Accordingly, if the Second Circuit does hold in Newman that tippees must have knowledge of the tipper’s personal benefit, the question remains how much evidence will be required to show that knowledge, and whether modest circumstantial evidence will suffice. If, ultimately, the answer is that the government can prove, based on the defendant’s sophistication alone, that the defendant had to have known (or was willfully blind to the fact) that the original tipper personally benefited, the requirement of tippee knowledge will become an afterthought. This concern is not merely hypothetical, as Sullivan’s recent decision in United States v. Steinberg illustrates. In that case, the court determined—based on the defendant’s sophistication, among other factors—that once the jury found the defendant knew the disclosures were unauthorized, “it could also find that [he] either knew or was overwhelmingly suspicious that the original sources of that valuable information were receiving some benefit in return,” as “[o]nly a Pollyanna could have believed otherwise.”25

While Newman will answer the question of whether a tippee, to be found guilty, must know that his tipper derived a personal benefit, the ultimate import of that answer will lie in how district courts apply such a knowledge requirement in future cases.
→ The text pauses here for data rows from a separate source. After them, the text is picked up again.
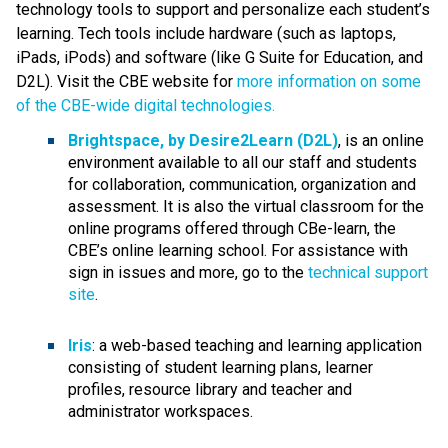
technology tools to support and personalize each student’s 
learning. Tech tools include hardware (such as laptops, 
iPads, iPods) and software (like G Suite for Education, and 
D2L). Visit the CBE website for 
more information on some 
of the CBE-wide digital technologies.
Brightspace, by Desire2Learn (D2L)
, is an online 
environment available to all our staff and students 
for collaboration, communication, organization and 
assessment. It is also the virtual classroom for the 
online programs offered through CBe-learn, the 
CBE’s online learning school. For assistance with 
sign in issues and more, go to the 
technical support 
site
.​
Iris
: a web-based teaching and learning application 
consisting of student learning plans, learner 
profiles, resource library and teacher and 
administrator workspaces.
Benjamin Gruenstein is a partner in the investigations and white-collar criminal defense practice at Cravath, Swaine & Moore. Jeff Izant is an associate at the firm. Gregg Fish, a summer associate, assisted in the preparation of this article.

Endnotes:

1. Nos. 13-1837-cr(L), 13-1917-cr(con) (2d Cir.).
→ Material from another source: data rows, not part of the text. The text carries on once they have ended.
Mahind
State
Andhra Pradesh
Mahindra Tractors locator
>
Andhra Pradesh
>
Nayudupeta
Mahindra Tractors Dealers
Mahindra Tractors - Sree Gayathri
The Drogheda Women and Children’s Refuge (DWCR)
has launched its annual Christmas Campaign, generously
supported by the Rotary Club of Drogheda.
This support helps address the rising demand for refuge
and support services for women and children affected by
2. United States v. Jiau, 734 F.3d 147, 153 (2d Cir. 2013).

3. 693 F.3d 276, 289 (2d Cir. 2012).

4. 904 F. Supp. 2d 363, 370, 371 n.6 (S.D.N.Y. 2012). According to Rakoff, because the purpose in misappropriation prosecutions “is to protect property rights in information,” “the tippee’s knowledge that disclosure of the inside information was unauthorized is sufficient for liability.” Id. at 370.

5. Id. at 371.

6. No. 12 Cr. 121, 2013 WL 1943342, at *2 (S.D.N.Y. May 7, 2013) (order denying bail) (emphasis omitted).

7. Id.

8. Reply Brief for Defendant-Appellant Anthony Chiasson at 12, United States v. Newman, Nos. 13-1837-cr(L), 13-1917-cr(con) (2d Cir. Dec. 18, 2013).

9. Brief for the United States of America at 53, United States v. Newman, Nos. 13-1837-cr(L), 13-1917-cr(con) (2d Cir. Nov. 14, 2013) [hereinafter Government Brief].

10. 463 U.S. 646 (1983).

11. Id. at 660.

12. Id. at 662 (citation omitted).

13. Id. at 663.

14. Id. at 667.

15. SEC v. Obus, 693 F.3d 276, 289 (2d Cir. 2012). In United States v. Jiau, which was handed down after Sullivan’s decision in Newman, the Second Circuit applied the Obus court’s articulation of the elements of an insider trading violation to a criminal prosecution under the classical theory. See 734 F.3d 147, 153 (2d Cir. 2013).

16. Dirks, 463 U.S. at 664.

17. 693 F.3d at 292.

18. United States v. Whitman, 904 F. Supp. 2d 363, 371 (S.D.N.Y. 2012).

19. Id. (quoting jury instructions).

20. See United States v. Goffer, 721 F.3d 113, 124 (2d Cir. 2013). The Second Circuit held in Obus that tippee knowledge could be established through demonstration of conscious avoidance, also known as willful blindness. See 693 F.3d at 288-89.

21. See United States v. Mylett, 97 F.3d 663, 668 (2d Cir. 1996).

22. Government Brief, supra note 9, at 61 (internal quotation marks omitted).

23. Id. at 64-65.

24. See Obus, 693 F.3d at 288 (noting that the “knows or should know standard” from Dirks “is a fact-specific inquiry turning on the tippee’s own knowledge and sophistication”).

25. No. 12 Cr. 121, 2014 WL 2011685, at *5 (S.D.N.Y. May 15, 2014) (noting the defendant was “(1) repeatedly receiving (2) valuable, material, nonpublic information (3) from a company insider (4) in violation of company policy (5) numerous times each quarter”).